Os dados da PNAD-TIC 2026, do IBGE, mostram que 90,5% das pessoas usaram a internet em 2025, mas a qualidade do acesso continua desigual. Segundo a pesquisa, 10,7% dos domicílios dependem exclusivamente da internet móvel, enquanto 59,2% não têm computadores ou tablets. Especialistas ouvidas na reportagem apontam que planos com franquia limitada e bloqueio do serviço quando os dados acabam restringem o uso de serviços como banco, estudo, trabalho e atendimento público.

A situação aparece na rotina de moradores do Pilar. Em 2023, a comunidade passou a contar com o programa Pilar Universitário, que oferece bolsas integrais em faculdades do Senac para moradores. Ainda assim, estudantes relatam dificuldades para acompanhar as exigências do ensino superior sem computador e sem internet estável.

É o caso de Eurídize Lima de Santana, que entrou no programa em 2024 no curso de Análise e Desenvolvimento de Sistemas, mas trancou a faculdade um ano e meio depois por não ter computador.
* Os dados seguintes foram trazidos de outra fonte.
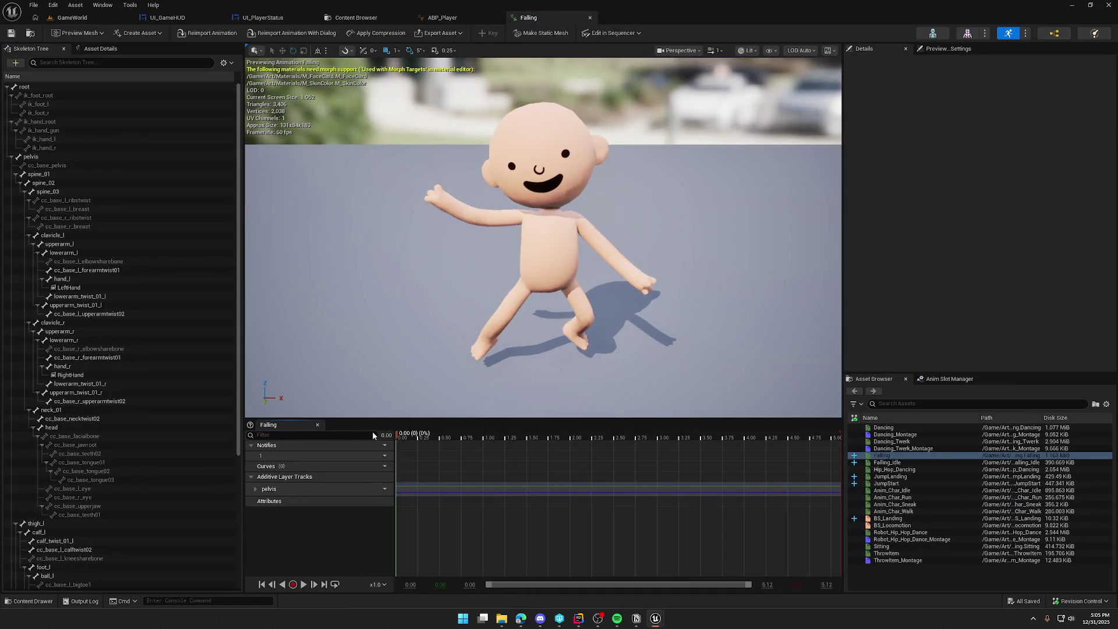
drag(498, 270, 447, 238)
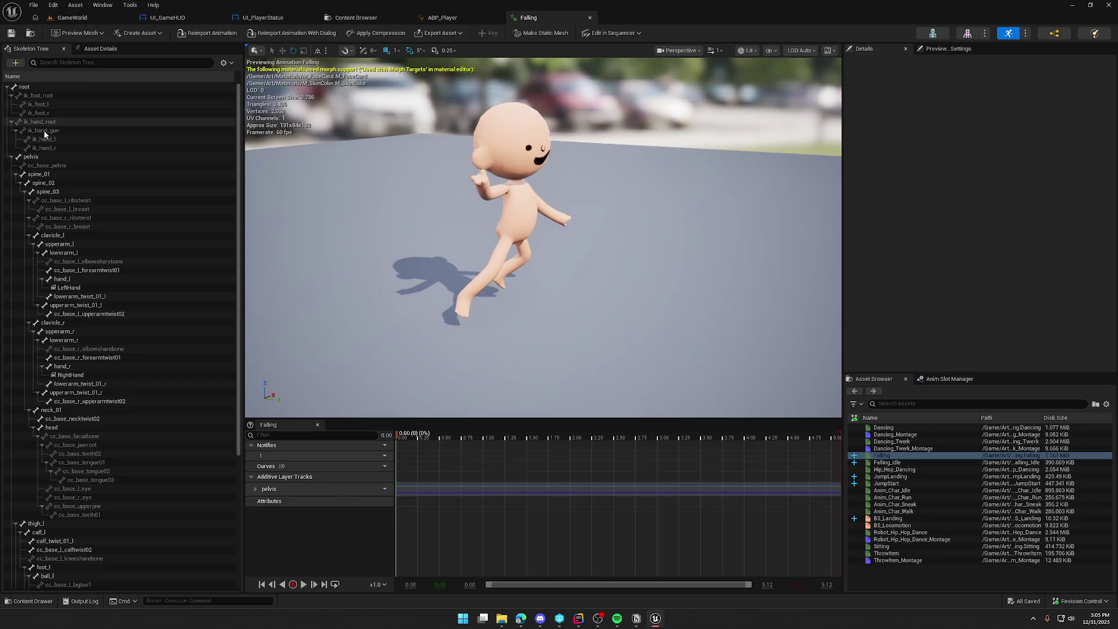
click(58, 156)
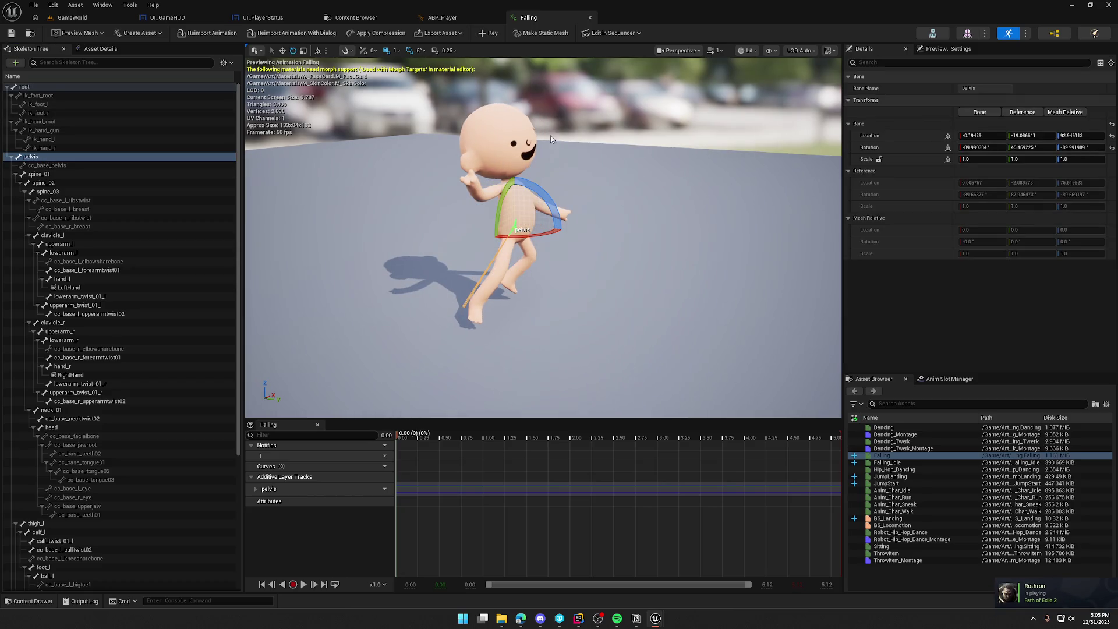
click(492, 35)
Hoje, ela estuda Gestão Financeira à distância, usando celular e franquia de dados do telefone.

Na comunidade, a queixa se repete: a inclusão digital é parcial e não acompanha a necessidade de formação dos jovens. A líder comunitária Ana Cláudia Miguel afirma que, mesmo em uma área cercada por empresas de tecnologia, faltam internet na escola, equipamentos e condições para que os moradores permaneçam na universidade e tenham mais oportunidades.

A reportagem também mostra que o problema não se limita ao acesso. Em 2025, pela primeira vez, mais de 90% dos brasileiros usaram a internet, mas a maior parte do uso se concentrou em redes sociais e aplicativos de mensagem. Para especialistas, a oferta de pacotes que mantêm o acesso apenas a determinados aplicativos, como os da Meta, também fere a neutralidade da rede.

Em janeiro de 2023, a Coalizão de Direitos da Rede abriu um processo administrativo na Secretaria Nacional do Consumidor do Ministério da Justiça questionando o bloqueio de acesso à internet por provedoras e a quebra da neutralidade. Segundo a reportagem, não houve resposta do ministério sobre a situação do processo.